Since the latter part of 2017, the village of Poynette staff has shared its building with members from the town of Dekorra, charging the town $200 per month for use of the building. Recently, the village board decided to rewrite the rental agreement to charge a monthly fee of $500 per month.

At its June 22 Committee of the Whole meeting, the Village of Poynette decided to rewrite an offer to the Town of Dekorra regarding the town renting Village Hall.

A new contract will be up for approval at a later meeting, while also terminating the existing contract. The village plans to increase the monthly payments to be made by the Town of Dekorra.

In the latter part of 2017, the Town of Dekorra asked the Village of Poynette to rent office space for one year at Village Hall as they worked on a plan to improve its own Town Hall. The agreement was extended indefinitely and the Town of Dekorra is paying the Village of Poynette $200 per month.

The initial agreement was signed by both parties on Dec. 12, 2017. The new offer being drafted would increase the payments to $500 per month.

The rental agreement is approaching the three-year mark and Village Administrator Martin Shanks wrote in a memo to the village board that he is unaware if the Town has an agreed upon plan for Dekorra Town Hall.

“The village staff enjoys having the Town Clerk (Holly Priske) in the building. We have a great relationship and we often find ways to work together and share information,” Shanks said. “We have no issue with (Holly’s) presence in the building. Additionally, town meetings have not caused major disruption and scheduling conflicts have been minimal.”
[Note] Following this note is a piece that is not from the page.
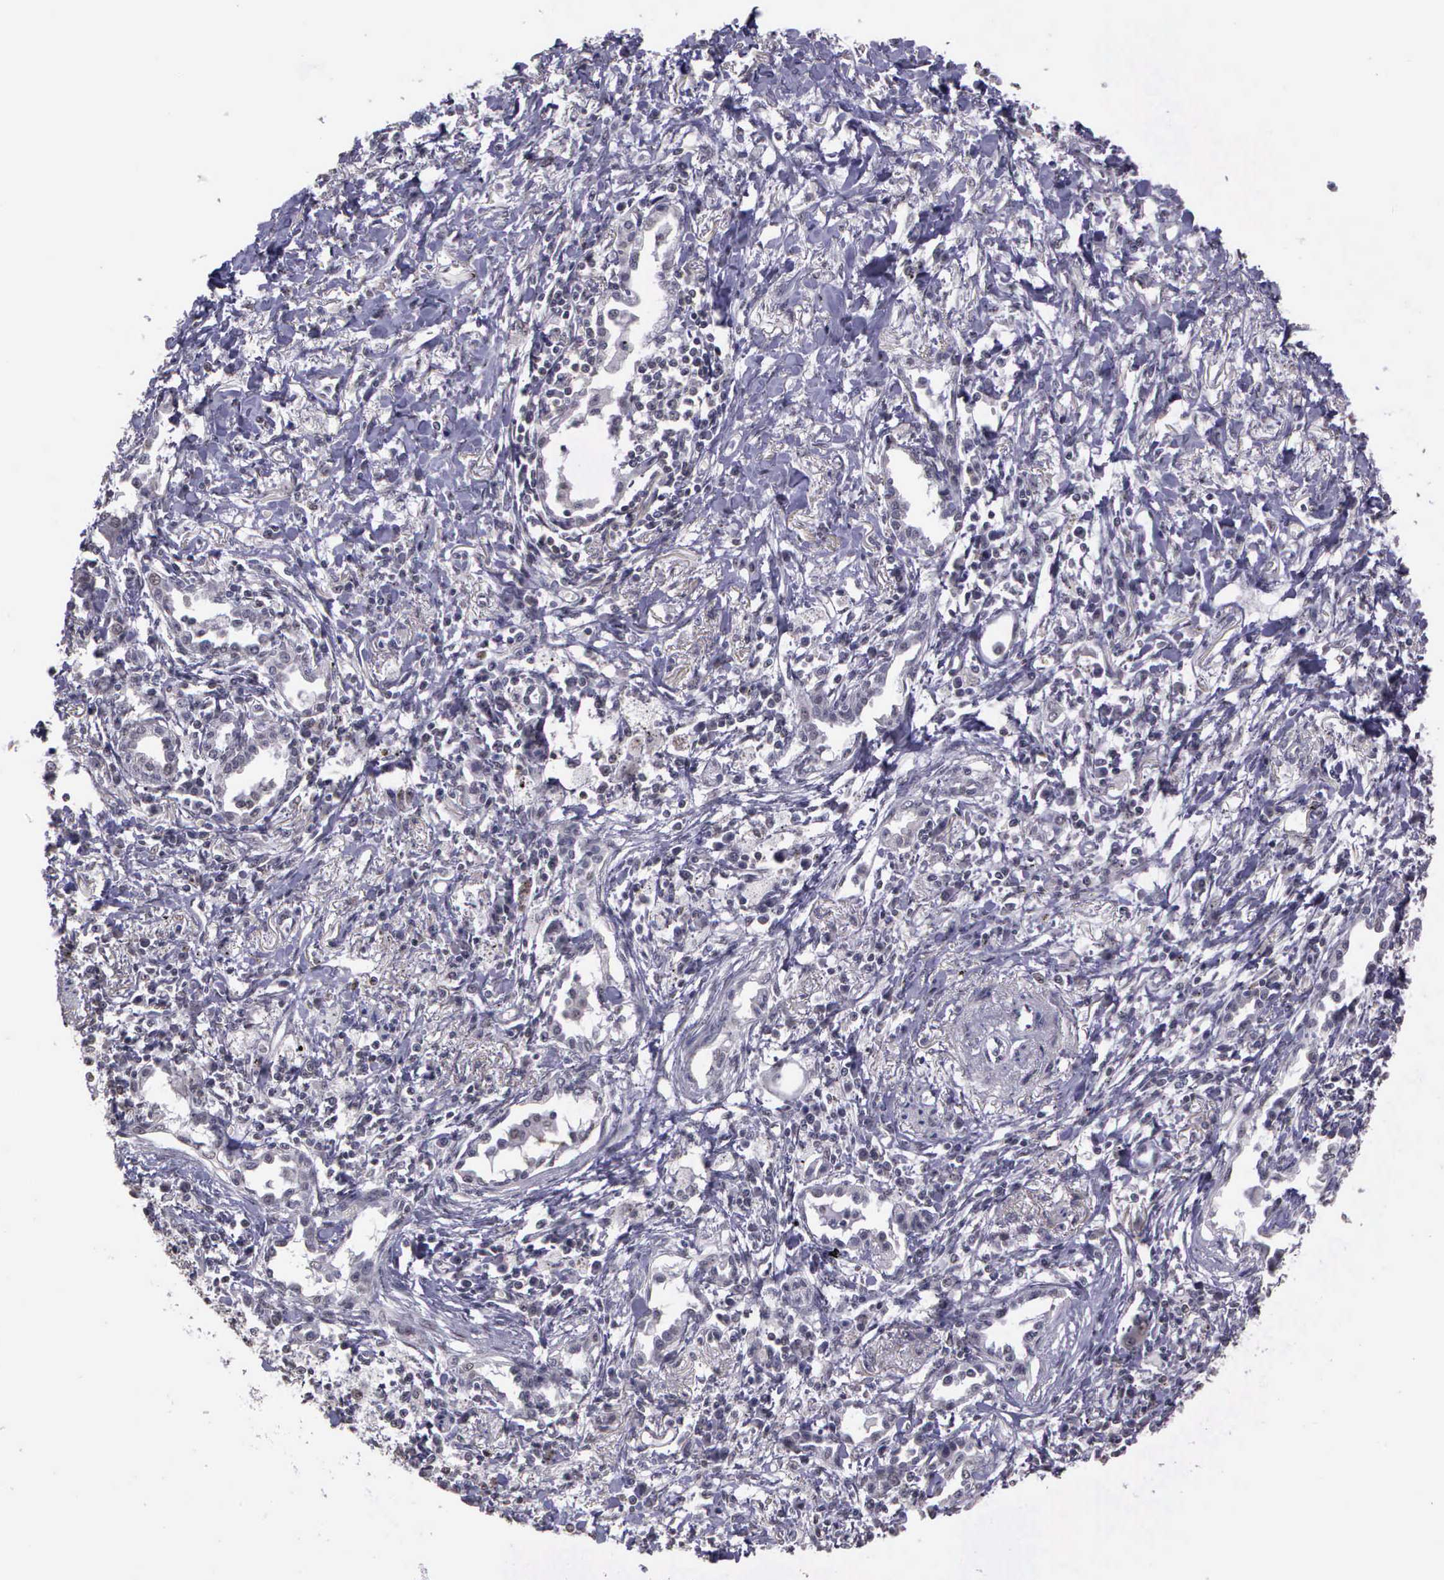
{"staining": {"intensity": "negative", "quantity": "none", "location": "none"}, "tissue": "lung cancer", "cell_type": "Tumor cells", "image_type": "cancer", "snomed": [{"axis": "morphology", "description": "Adenocarcinoma, NOS"}, {"axis": "topography", "description": "Lung"}], "caption": "IHC of lung cancer (adenocarcinoma) displays no positivity in tumor cells.", "gene": "ARMCX5", "patient": {"sex": "male", "age": 60}}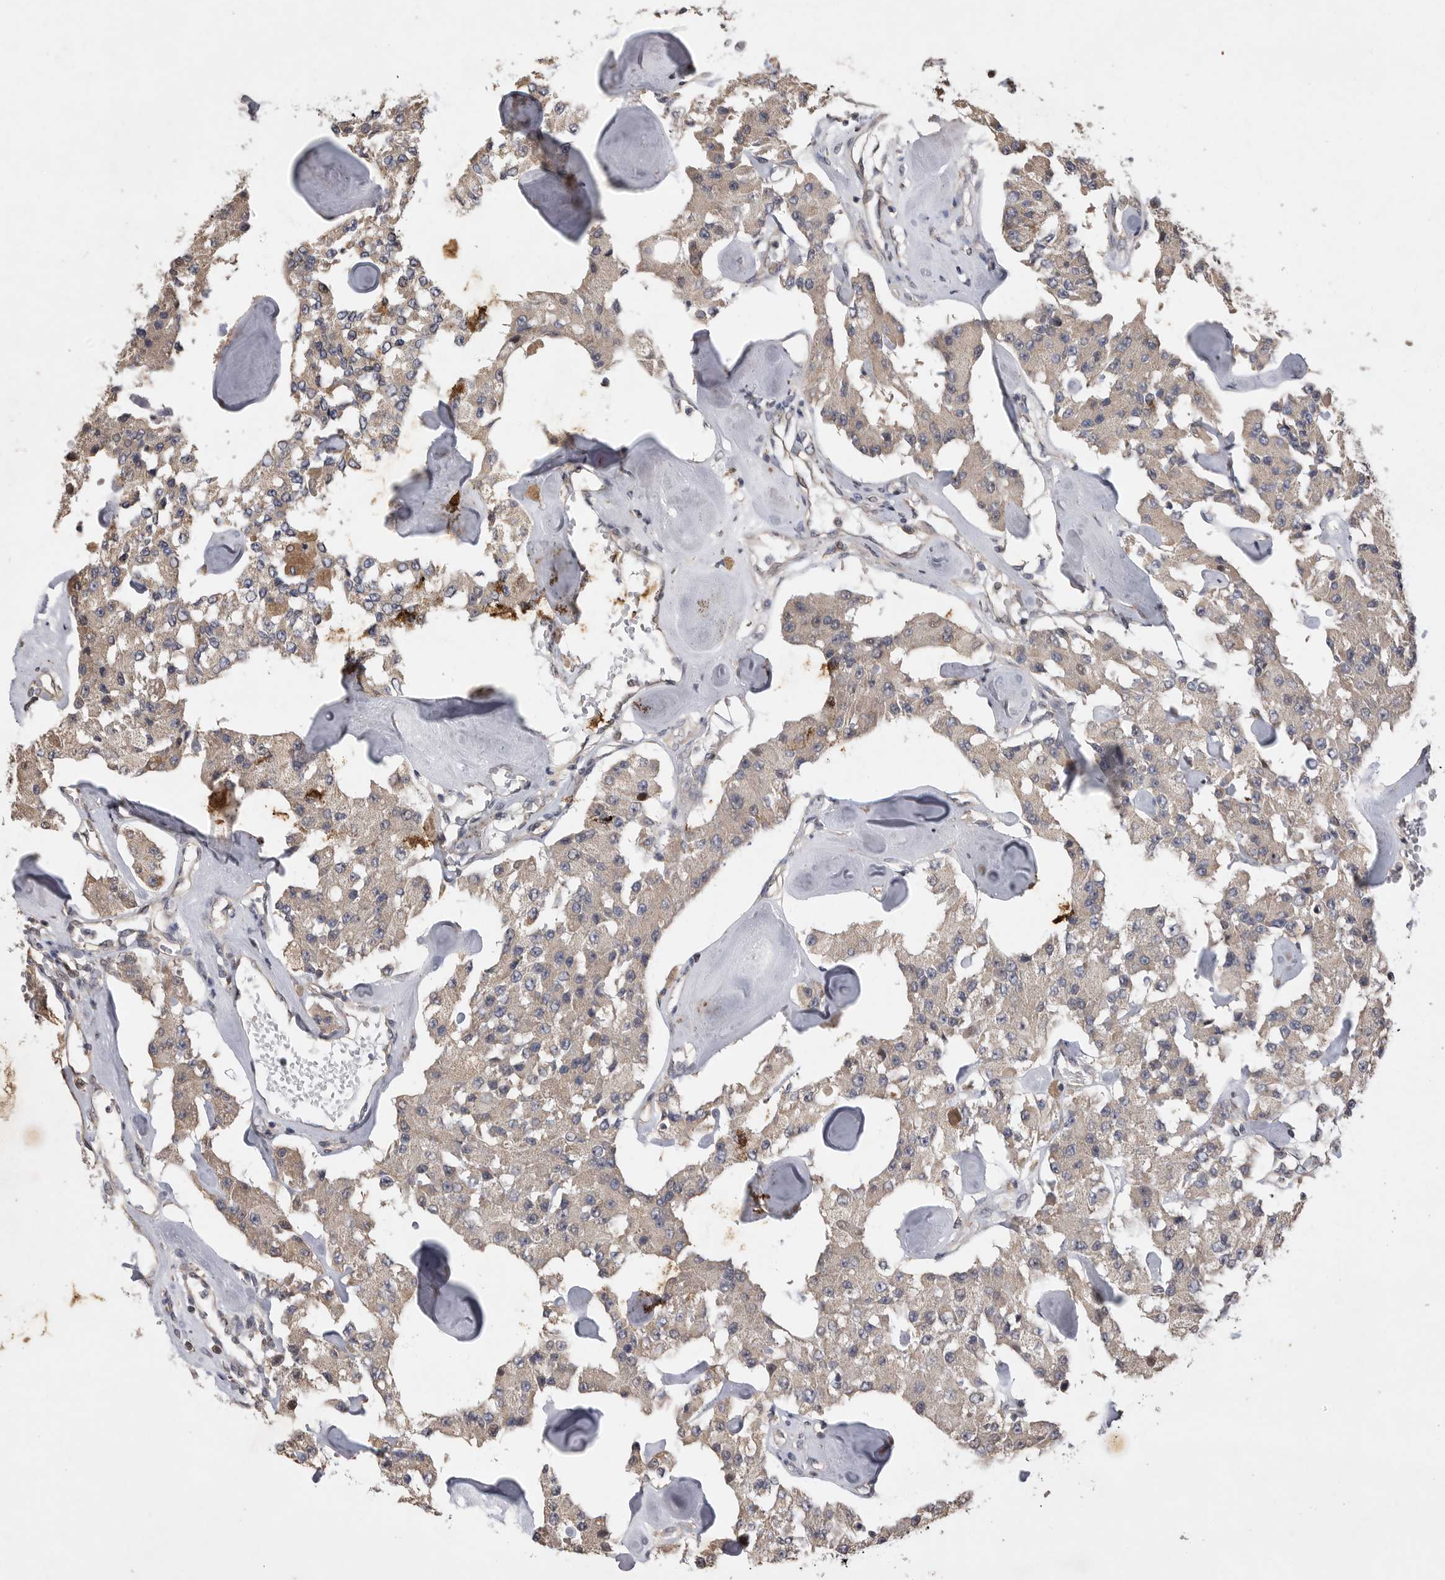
{"staining": {"intensity": "weak", "quantity": ">75%", "location": "cytoplasmic/membranous"}, "tissue": "carcinoid", "cell_type": "Tumor cells", "image_type": "cancer", "snomed": [{"axis": "morphology", "description": "Carcinoid, malignant, NOS"}, {"axis": "topography", "description": "Pancreas"}], "caption": "Immunohistochemical staining of human carcinoid (malignant) exhibits low levels of weak cytoplasmic/membranous staining in about >75% of tumor cells.", "gene": "EDEM3", "patient": {"sex": "male", "age": 41}}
Shanks went on to say that the original terms of the agreement have gone well beyond what was first discussed. And it seems the Town of Dekorra has made no commitments to address their Town Hall issue.

“When the agreement was adopted by the Board, it was expressed that the $200 per month was a way to help the Town out for a few months as they transition to their remodeled facility,” Shanks said. “Given they have no commitment plans, the town is at the very least 1-2 years out from a solution.”

The Town of Dekorra utilizes office space, as well as meeting rooms for various committees, boards and elections. Shanks spoke of the growing demands on the building and village — including costs for electricity, water and natural gas, along with bathroom paper products and other building maintenance and cleaning costs.

“Other than the village’s larger office footprint, the town uses Village Hall as much as the village does,” Shanks said.

Because the village is a couple months away from the next year’s budget cycle, he would like to notify the Town of Dekorra of the modifications to the agreement.

The existing agreement can be terminated with 30 days notice to the Town of Dekorra.

In other news, at previous committee of the whole meetings, the board did talk about possibly making plans to allow golf carts on village streets.

With certain state and county limitations, the board did not go forward with their planning. The village could not allow golf carts to travel on roads that exceed 25 mph and could also only allow crossings of state highways if the speed limit was 35 mph or slower.

Based on those limitations, several roads would be off limits — Highway 51, Kent Road, Old S Road, McMillan Road, South Street/County Highway CS, County Highway Q when leaving south of the village, Tomlinson Road when leaving east of the village and County Highway CS/Q leaving east of the village.

Access to several subdivisions would be restricted as well.

During the village board meeting, which followed the COW meeting, the board agreed to let all restrictions on village areas regarding the COVID-19 pandemic to expire on July 13.